In the secrecy-laced world of perfumery it's not unusual to have the same idea colonise several brands. Sometimes it happens through the same "nose" (perfumer), such as Anne Flipo for Rykiel Woman and Barbara Bui Le Parfum or Maurice Roucel working for Musc Ravageur as well as L de Lempicka). Other times, because it's the direction dictated by a new material such as the ubiquitousness of oud (Rose Oud by Kilian, Oud Leather by Dior) or Ambroxan lately (Another 13 and Baie Rose 26, Not a Perfume by Juliette Has a Gun). Or it's a new technique; take the novel method of maceration of iris root for only a few weeks instead of three years resulting in a pleiad of niche iris scents 3-4 years ago. Added to that is also the reason of marketing: A new sector opened by a pioneer is exploited by other brands later on, even by home fragrances and functional products (this is called "trickle down" in industry speak). The point of Twin Peaks series on Perfume Shrine is exactly that: to pinpoint fragrances that are smell-alikes and delineate the reasons and hows of their resemblances.

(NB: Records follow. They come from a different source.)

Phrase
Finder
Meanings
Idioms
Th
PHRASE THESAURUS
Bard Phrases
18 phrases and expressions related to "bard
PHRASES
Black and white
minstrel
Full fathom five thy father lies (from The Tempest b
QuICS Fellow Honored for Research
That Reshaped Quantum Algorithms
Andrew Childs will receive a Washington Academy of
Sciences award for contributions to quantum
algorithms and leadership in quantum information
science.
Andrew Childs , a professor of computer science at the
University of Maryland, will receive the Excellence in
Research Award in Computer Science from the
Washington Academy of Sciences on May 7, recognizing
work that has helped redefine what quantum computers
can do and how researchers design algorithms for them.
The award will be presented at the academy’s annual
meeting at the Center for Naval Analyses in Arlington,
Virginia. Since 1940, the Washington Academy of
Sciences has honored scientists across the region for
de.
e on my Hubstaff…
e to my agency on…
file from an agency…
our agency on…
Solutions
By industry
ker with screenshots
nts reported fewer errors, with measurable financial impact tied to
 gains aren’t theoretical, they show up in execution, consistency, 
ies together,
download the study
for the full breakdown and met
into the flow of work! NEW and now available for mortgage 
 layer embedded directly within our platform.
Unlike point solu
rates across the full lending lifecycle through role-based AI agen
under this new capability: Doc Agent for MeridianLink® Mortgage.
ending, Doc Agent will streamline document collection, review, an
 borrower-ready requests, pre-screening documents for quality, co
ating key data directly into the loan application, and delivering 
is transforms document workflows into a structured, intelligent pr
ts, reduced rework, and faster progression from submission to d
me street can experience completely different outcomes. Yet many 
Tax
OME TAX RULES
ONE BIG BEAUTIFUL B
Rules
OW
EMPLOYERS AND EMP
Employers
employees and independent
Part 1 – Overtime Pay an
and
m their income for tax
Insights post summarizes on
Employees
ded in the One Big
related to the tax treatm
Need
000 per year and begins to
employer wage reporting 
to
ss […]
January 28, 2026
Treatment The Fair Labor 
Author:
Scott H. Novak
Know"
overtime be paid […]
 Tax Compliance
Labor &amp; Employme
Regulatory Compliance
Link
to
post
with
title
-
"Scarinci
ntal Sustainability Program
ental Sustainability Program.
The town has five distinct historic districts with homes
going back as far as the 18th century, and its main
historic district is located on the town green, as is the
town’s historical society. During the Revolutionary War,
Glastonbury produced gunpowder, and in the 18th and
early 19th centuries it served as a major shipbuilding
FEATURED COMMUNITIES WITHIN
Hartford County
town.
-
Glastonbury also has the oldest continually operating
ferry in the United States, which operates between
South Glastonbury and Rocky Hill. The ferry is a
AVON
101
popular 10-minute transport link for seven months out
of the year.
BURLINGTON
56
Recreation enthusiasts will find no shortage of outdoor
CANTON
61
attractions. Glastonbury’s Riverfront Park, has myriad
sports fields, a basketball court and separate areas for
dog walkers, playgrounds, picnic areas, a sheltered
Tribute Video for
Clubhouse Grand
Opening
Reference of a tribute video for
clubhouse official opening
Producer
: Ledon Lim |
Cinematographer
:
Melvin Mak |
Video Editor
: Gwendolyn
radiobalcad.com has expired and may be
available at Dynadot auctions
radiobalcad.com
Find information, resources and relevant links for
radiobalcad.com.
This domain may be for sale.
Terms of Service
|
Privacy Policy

Which brings us nicely to Poivre Samarcande by the exclusive boutique line of Hermès and Bang by Marc Jacobs which circulates in the department store circuit. Smell the two though and you can see there are less of six degrees of seperation between them.
Poivre Samarcande came at a time when Jean Claude Ellena was busy populating the -at the time- novel concept of boutique exclusive fragrances, the Hermessences (The original quartet which was sold in 2005 included also Rose Ikebana, Ambre Narguilé and Vétiver Tonka). It must have felt especially validating to have everyone follow, from Chanel down to Cartier and Dior La Collection and produce "exclusive" collections in a niche manner of presentation and concept (focus on raw materials, identical bottles, limited distribution, star perfumer working for them). Poivre Samarkande was in many ways a pioneer because it was incorporated into Jean Claude's experimentation with Iso E Super started with Déclaration, which he overdosed in the Hermès scent in order to boost the effect of an airy pepper accord, which although spicy is transliterated like a wood thanks to the boost of cedar, oak and patchouli notes. In actuality it's the Iso E Super which underpins the spices, making them shine and feel cool and silky, projecting in a linear manner. The unisex effect alongside its peculiar feel good, feel non-perfumey character has made it a soaring success. It was only natural the great idea would be perpetuated. Enter Marc Jacobs.
Bang is Marc Jacob's latest foray into perfume, coming out in July 2010. His line of scents is well thought out, but without presenting much of an excitement to the hearts of dedicated niche perfumery consumers. The scents simply read as a tad too "safe" to present the much coveted challenge we seek. However, their execution is usually very good, from the bright and happy Daisy to the snuggly but light powder of Amber Splash. Bang is no different: It takes its central leitmotif from someplace else, but the result isn't a total bore, probably because the original idea was an intelligent one to begin with and someone was wise enough not to muck with it too much. Bang was created for a “contemporary guy, who, even if he isn’t young, has a younger spirit.” Jacobs created the name first and development of the composition in cooperation with Coty followed. “I wanted to do something that I would love” said Jacobs. “I particularly like spice notes, especially pepper, so that became a starting place.”
Bang was art-directed by the revered veteran Ann Gottlieb who requested such notes as black, white and pink pepper, alongside masculine woody notes (Iso E Super and ambrox for you), while the base includes elemi resin (in itself having a peppery aroma), benzoin (a sweeter resin), vetiver, "white moss" (a patented IFF accord that was introduced in Jasmine White Moss in Estée Lauder's Private Collection line) and patchouli. The scent has a vibe of a metrosexual preening in front of a black-tiled bathroom mirror, so I would most enjoy smelling it on someone unexpected. Preferably a woman.
The two scents smell quite alike, Bang being a bit sweeter and with more pronounced vetiver and watered down in the lasting power stakes (to the point of annoying), but it's the optical differences which stuck in one's mind: On the one hand a refined and sparse representation of a leather-clad bottle, on the other a slicked-up Marc posing with the (impressively designed) bottle between his bare legs. Take your pick according to your aesthetics and wallet.